L’exploitation illicite de l’or dans la chefferie des Aluru dans le Territoire d’Aru en Ituri continue d’alimenter de vives inquiétudes au sein des communautés locales. Malgré les alertes répétées, des activités minières jugées illégales se poursuivent, impliquant, selon plusieurs témoignages, des ressortissants chinois en collaboration avec certains opérateurs congolais.

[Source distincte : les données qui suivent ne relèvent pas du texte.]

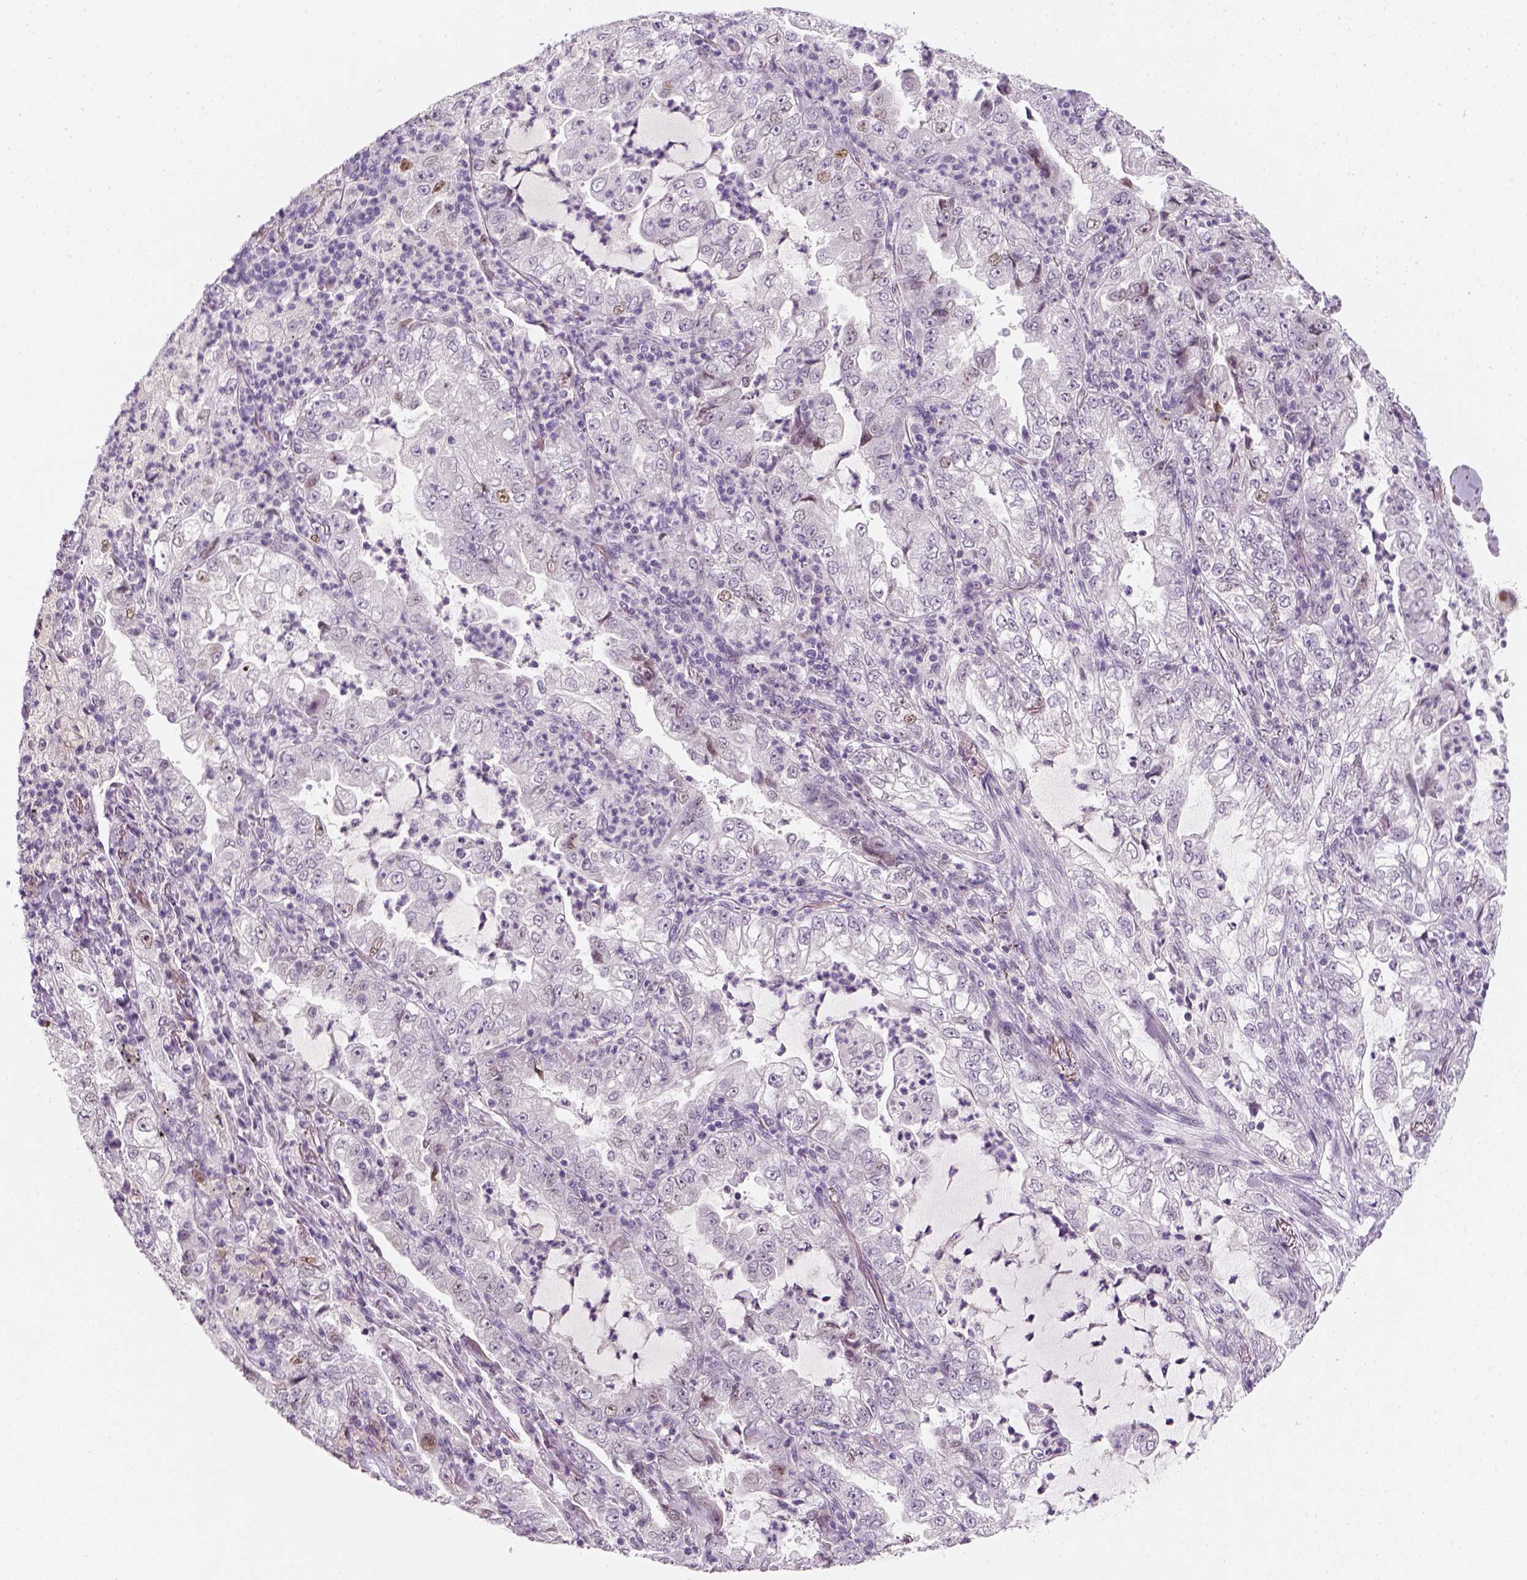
{"staining": {"intensity": "negative", "quantity": "none", "location": "none"}, "tissue": "lung cancer", "cell_type": "Tumor cells", "image_type": "cancer", "snomed": [{"axis": "morphology", "description": "Adenocarcinoma, NOS"}, {"axis": "topography", "description": "Lung"}], "caption": "Human lung cancer stained for a protein using immunohistochemistry (IHC) shows no positivity in tumor cells.", "gene": "TP53", "patient": {"sex": "female", "age": 73}}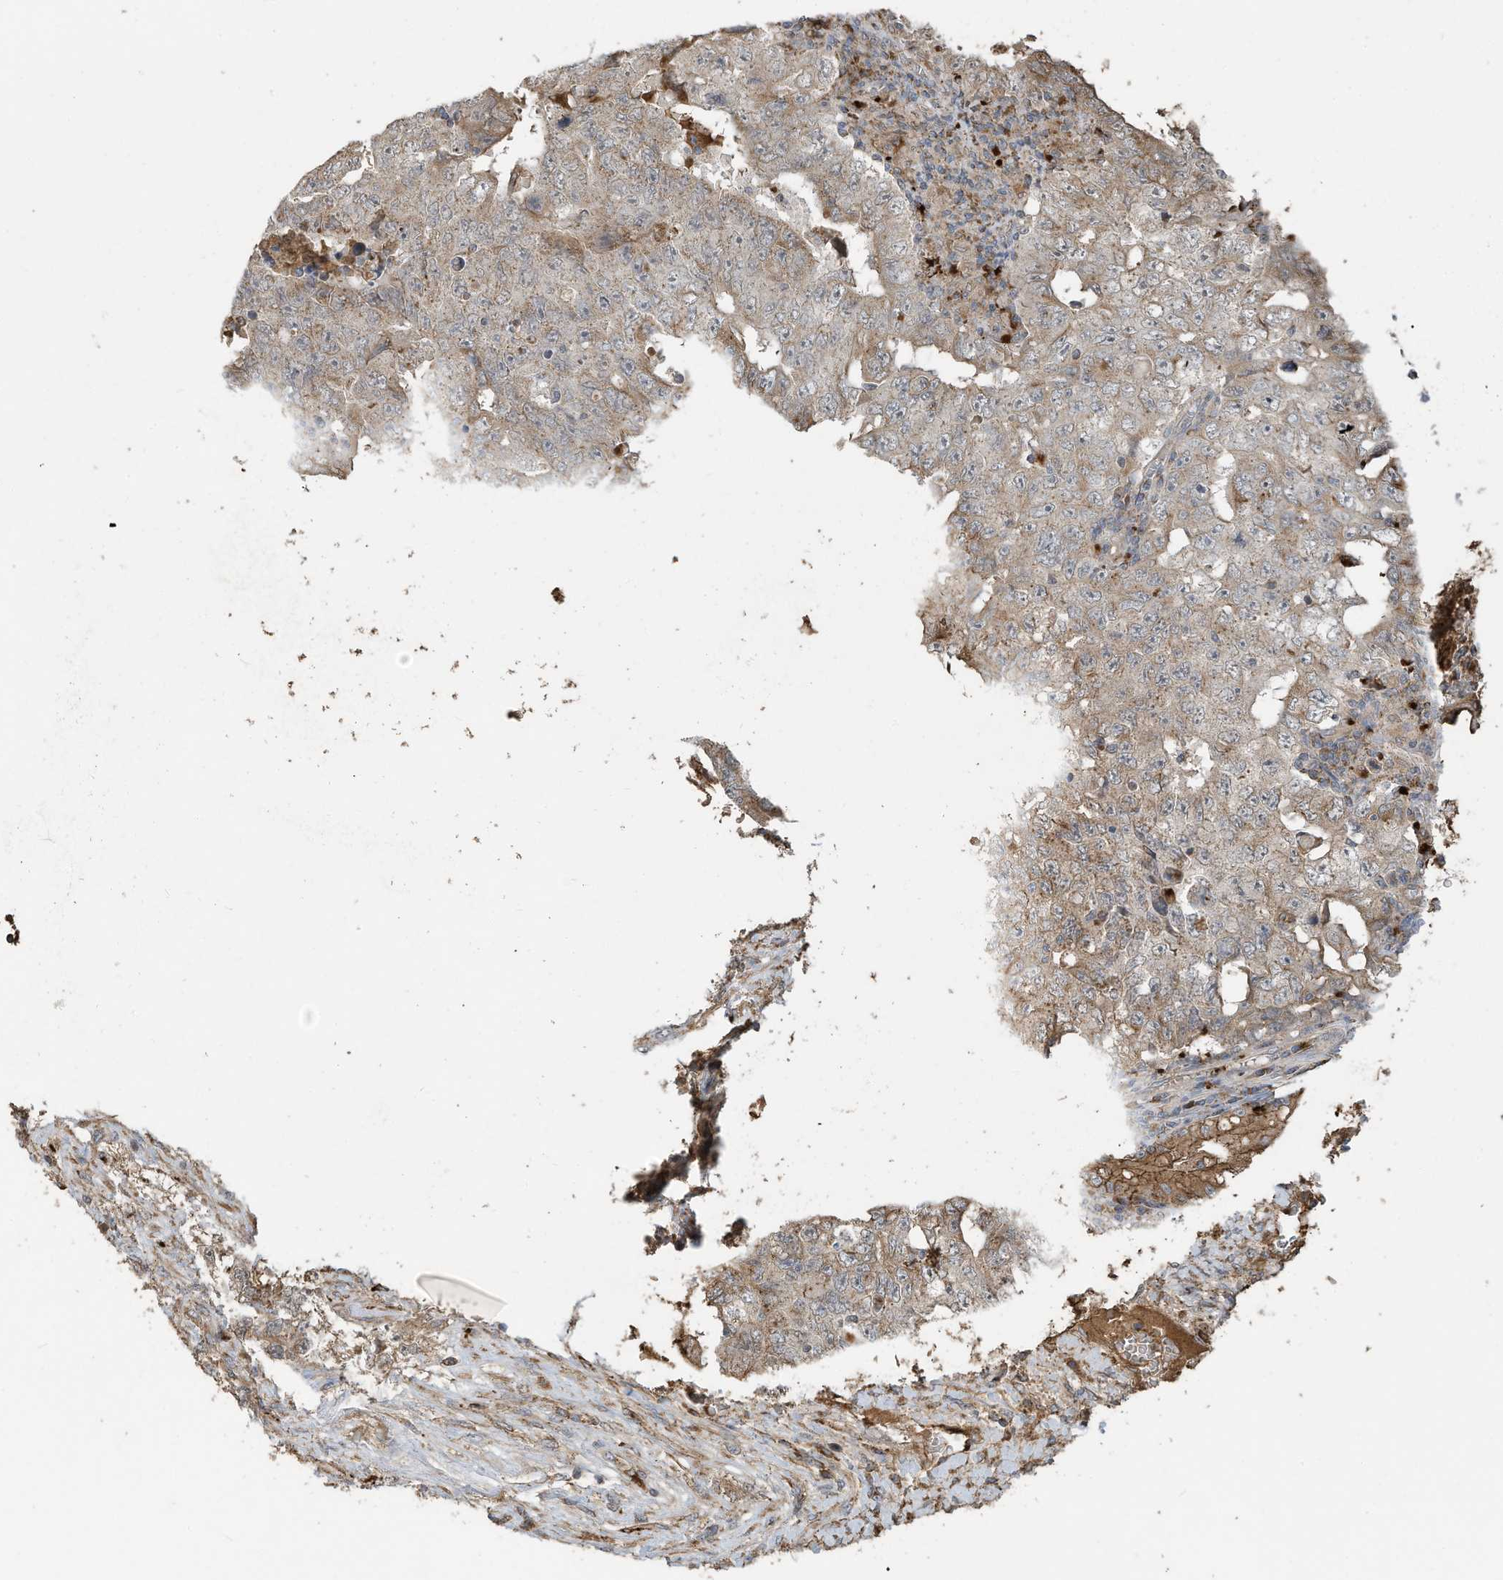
{"staining": {"intensity": "weak", "quantity": "25%-75%", "location": "cytoplasmic/membranous"}, "tissue": "testis cancer", "cell_type": "Tumor cells", "image_type": "cancer", "snomed": [{"axis": "morphology", "description": "Carcinoma, Embryonal, NOS"}, {"axis": "topography", "description": "Testis"}], "caption": "Human embryonal carcinoma (testis) stained with a brown dye reveals weak cytoplasmic/membranous positive expression in approximately 25%-75% of tumor cells.", "gene": "C2orf74", "patient": {"sex": "male", "age": 26}}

Pour s’enquérir de la situation, une délégation de l’association des étudiants originaires de la chefferie des Aluru a effectué une descente sur terrain le samedi 21 mars 2026. Leur constat est sans appel : si les activités ont été suspendues sur la concession de l’église CECA 20 à Ongo, elles se poursuivent activement au village de Lolodi, dans le groupement des Auko.
Sur place, les stigmates de cette exploitation sont visibles à grande échelle. Champs ravagés, sources d’eau détruites, arbres fruitiers abattus et creusements anarchiques de fosses témoignent d’un impact environnemental alarmant. Les habitants, eux, se disent abandonnés et désemparés face à une situation qui échappe, selon eux, au contrôle des autorités locales.
« Ces exploitants ont détruit plus de deux kilomètres de terres et continuent leurs activités. Nous ne savons plus vers qui nous tourner », déplore un habitant de Lolodi, appelant à l’intervention urgente des autorités compétentes.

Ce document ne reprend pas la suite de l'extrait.